Use the -XX:+DisableExplicitGC flag to ignore explicit application calls to System.gc()....
The -Xmn flag lets you manually set the size of the "young generation" memory space for short-lived objects. If your application generates lots of new objects, you might improve GCs dramatically by increasing this value. The "young generation" size should almost never be more than 50% of heap.
Finally, the authors provide tips on fine-tuning the garbage collector for large-memory systems.
What is your experience using Java on multi-core systems? What additional techniques have you used in order to scale an application so that it can take full advantage of available hardware resources?
1) Java might be a "vitual machine," but that virtual machine is a 32-bit machine. The 64-bit Java VMs runs great on 64-bit multi-core servers (we have 64-bit AMD Opteron dual cores, Intel dual core Xeons and Intel quad core Xeons in our test lab), but Java arrays are indexed by 31-bit values, Java NIO uses 31-bit values for offsets and lengths, etc.
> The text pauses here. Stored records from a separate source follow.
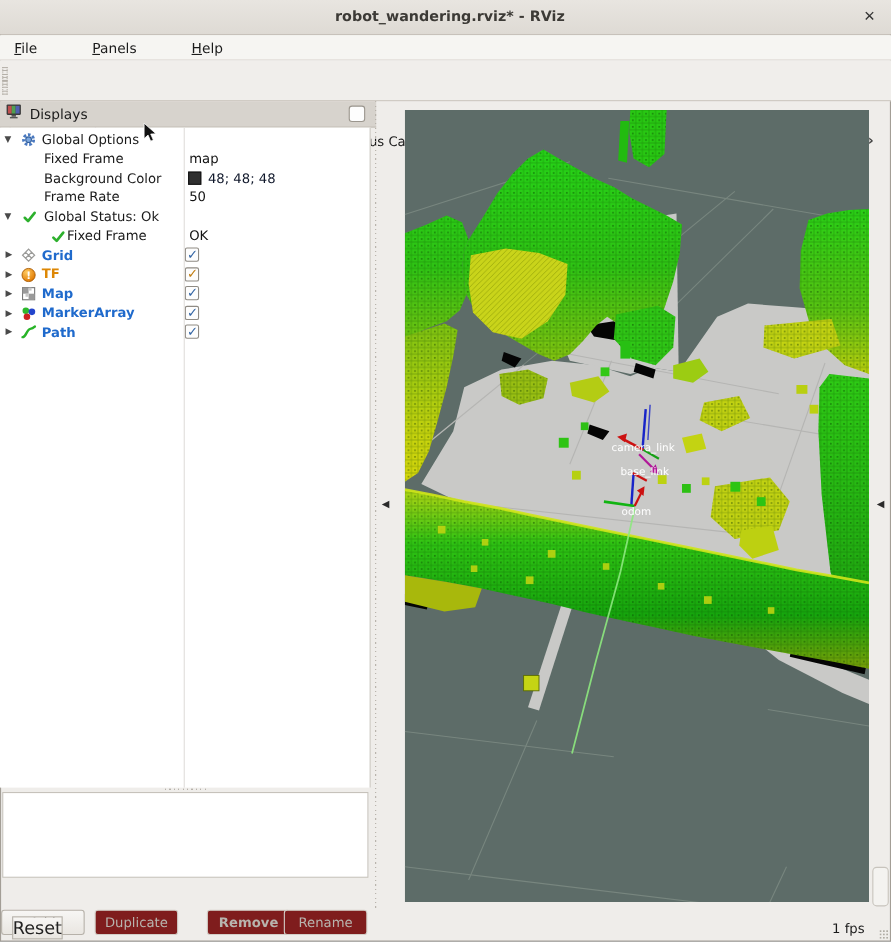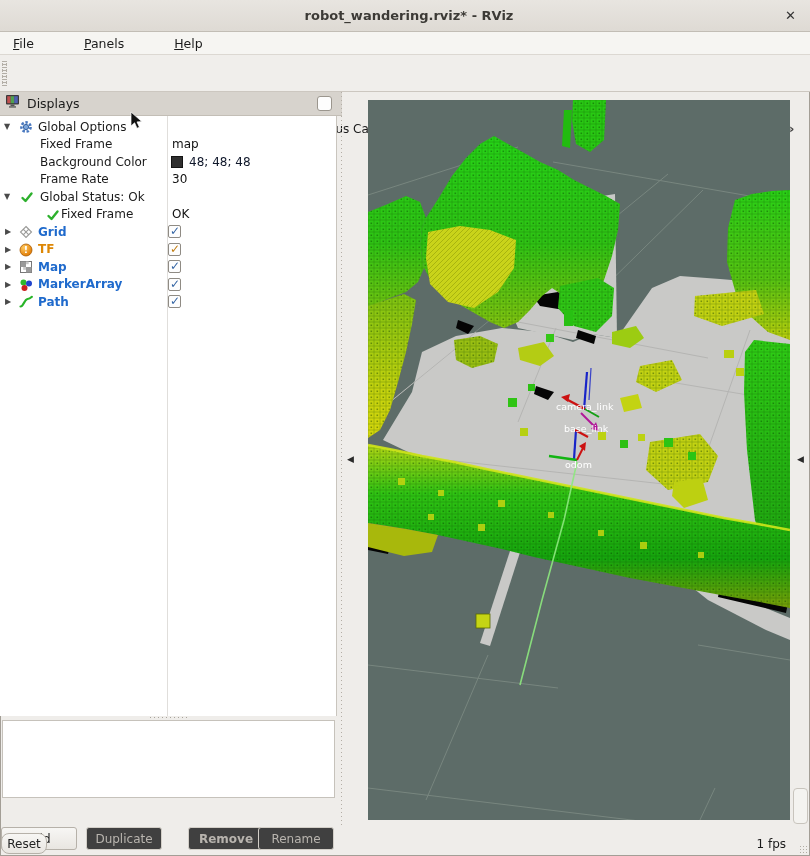--- a/index.html
+++ b/index.html
@@ -195,7 +195,7 @@
     </div>
     <div class="trow">
       <span class="tlabel-child">Frame Rate</span>
-      <span class="tvalue">30</span>
+      <span class="tvalue">50</span>
     </div>
     <div class="trow">
       <span class="exp">▼</span>

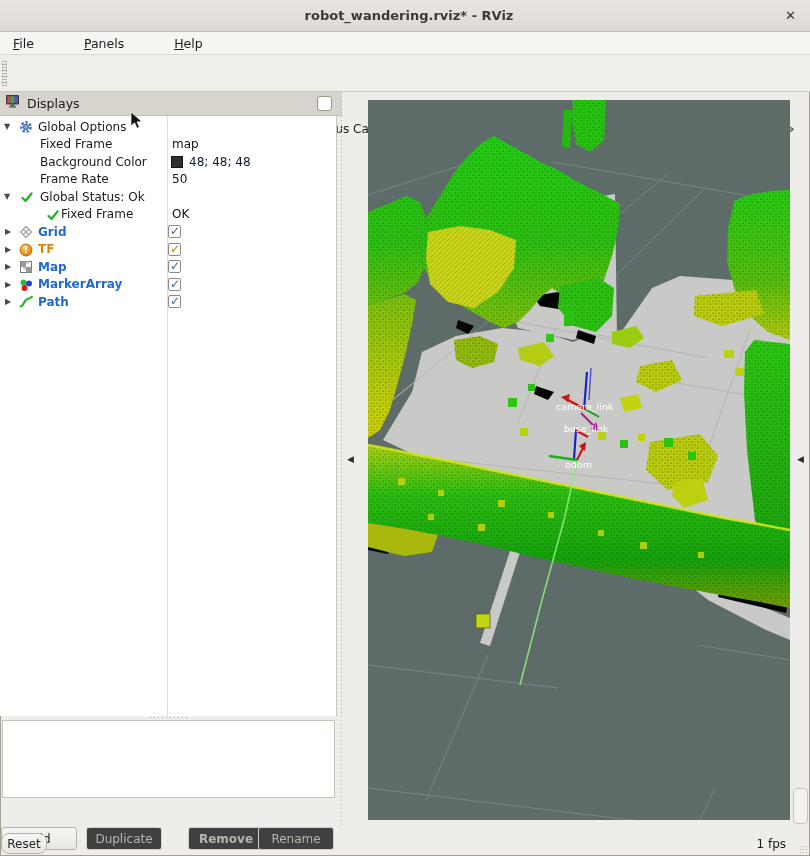--- a/index.html
+++ b/index.html
@@ -73,8 +73,8 @@
          background:linear-gradient(#f7f6f4,#e9e6e1); font-size:12px; color:#222;
          display:flex; align-items:center; justify-content:center;margin-top:24px; }
   .btn.disabled { color:#b8b4ae; border-color:#d3cfc8; background:#404040; }
-  .reset-btn { position:absolute; left:1px; top:833px; width:46px; height:21px; border:1px solid #b6b1a9;
-               border-radius:8px; background:linear-gradient(#f7f6f4,#e9e6e1); font-size:12px; color:#222;
+  .reset-btn { position:absolute; left:11px; top:833px; width:46px; height:21px; border:1px solid #b6b1a9;
+               border-radius:0; background:linear-gradient(#f7f6f4,#e9e6e1); font-size:16px; color:#222;
                display:flex; align-items:center; justify-content:center; }
   .fps { position:absolute; left:686px; top:837px; width:100px; text-align:right; font-size:12px; color:#1a1a1a; }
   .size-grip { position:absolute; left:799px; top:845px; width:9px; height:9px;

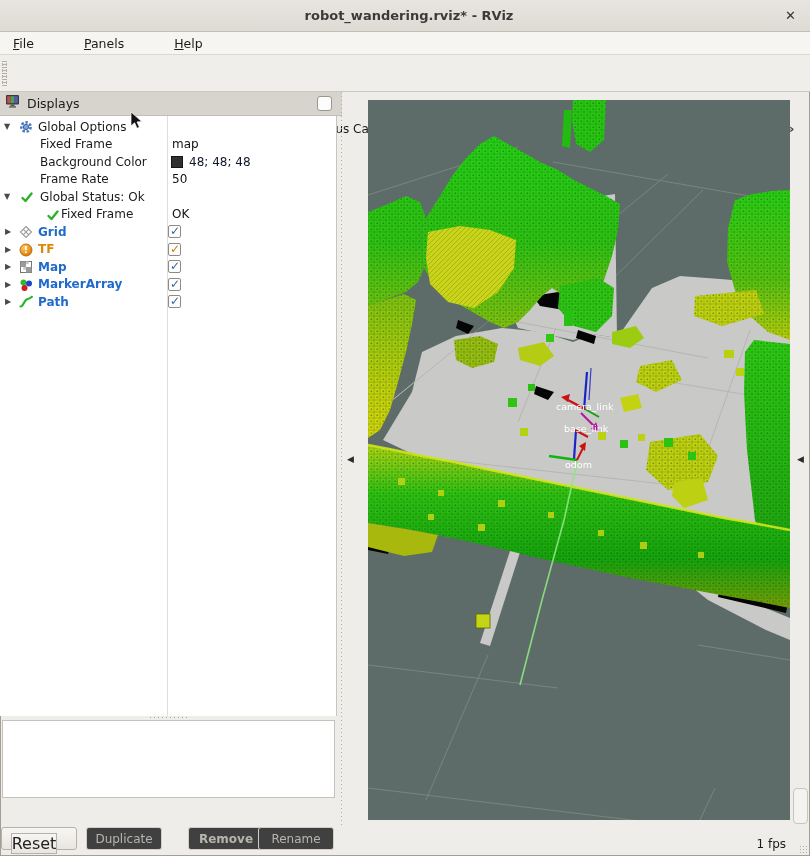--- a/index.html
+++ b/index.html
@@ -72,7 +72,7 @@
   .btn { position:absolute; top:803px; width:76px; height:23px; border:1px solid #b6b1a9; border-radius:3px;
          background:linear-gradient(#f7f6f4,#e9e6e1); font-size:12px; color:#222;
          display:flex; align-items:center; justify-content:center;margin-top:24px; }
-  .btn.disabled { color:#b8b4ae; border-color:#d3cfc8; background:#404040; }
+  .btn.disabled { color:#b8b4ae; border-color:#d3cfc8; background:#7f1d1d; }
   .reset-btn { position:absolute; left:11px; top:833px; width:46px; height:21px; border:1px solid #b6b1a9;
                border-radius:0; background:linear-gradient(#f7f6f4,#e9e6e1); font-size:16px; color:#222;
                display:flex; align-items:center; justify-content:center; }

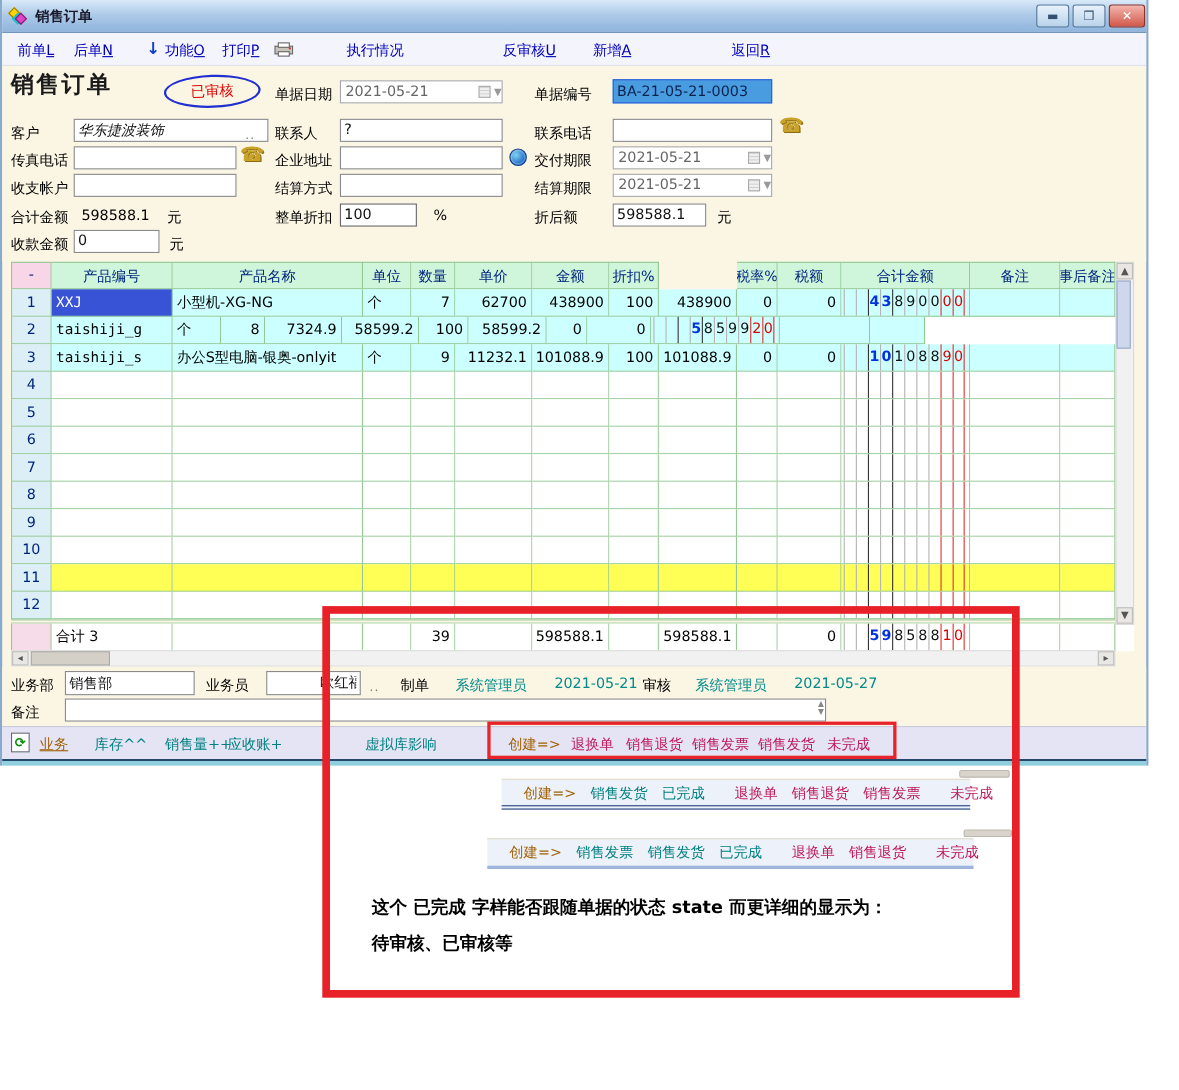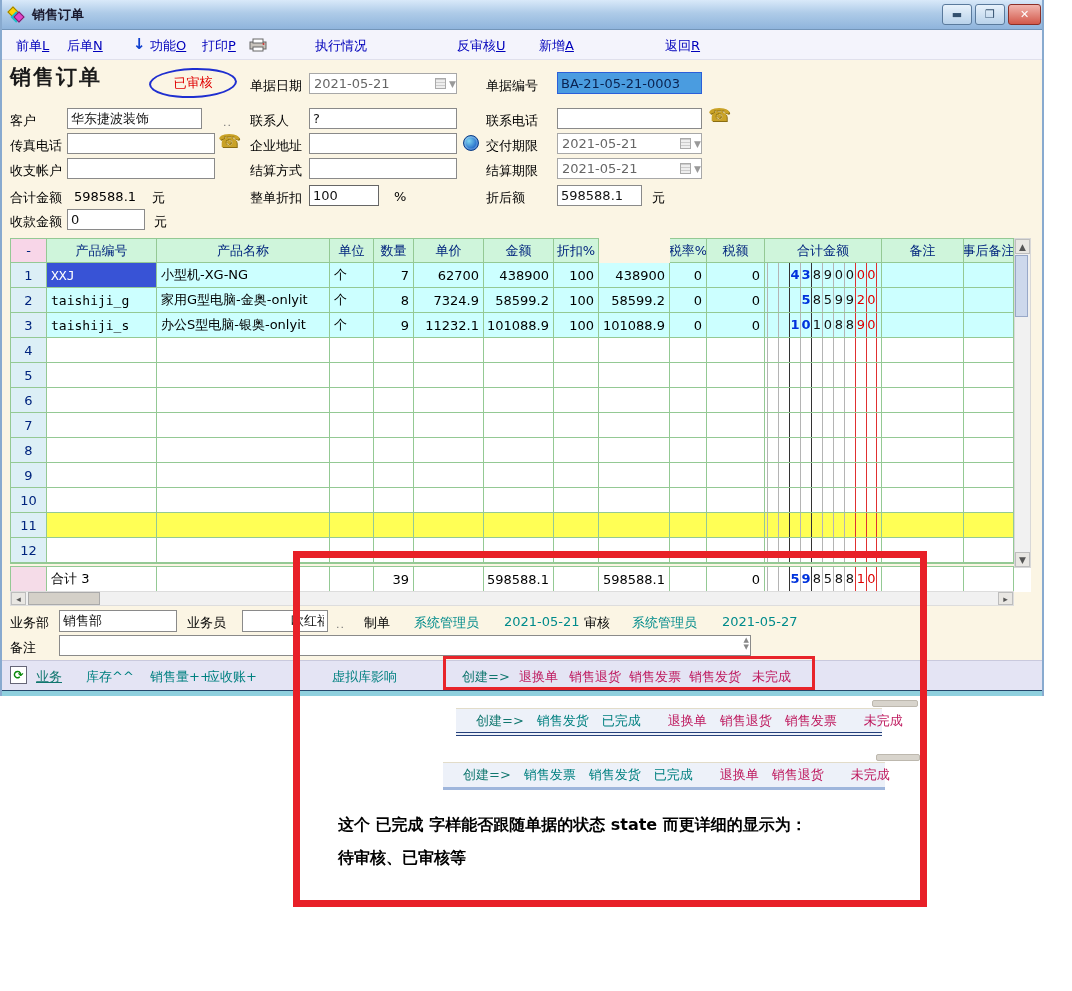--- a/index.html
+++ b/index.html
@@ -169,7 +169,7 @@
     <input class="finput docno" style="left: 555px; top: 12px; width: 145px; height: 22px;" value="BA-21-05-21-0003">
 
     <span class="flabel" style="left:8px;top:52px;">客户</span>
-    <input class="finput" style="left: 65px; top: 48px; width: 135px;" value="华东捷波装饰">
+    <input class="finput" style="left: 65px; top: 48px; width: 177px; font-style: italic;" value="华东捷波装饰">
     <span class="dots" style="left:221px;top:56px;">..</span>
     <span class="flabel" style="left:248px;top:52px;">联系人</span>
     <input class="finput" style="left: 307px; top: 48px; width: 148px;" value="?">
2) Multi cores require cheaper coordination models than the Java monitor ("synchronized" keyword which generates MONITORENTER and MONITOREXIT byte codes). Doug Lea and the rest of JSR166 team efforts are very important here, as they pay off even with dual cores, and with quad core (or multi socket multi core) they are hugely "in the lead" performance wise. It's not that you replace "synchronized" with the concurrent APIs, but rather that the concurrent APIs are simply better (more appropriate) for 60-70% of the problems that one faces for implementing those high-contention points in software.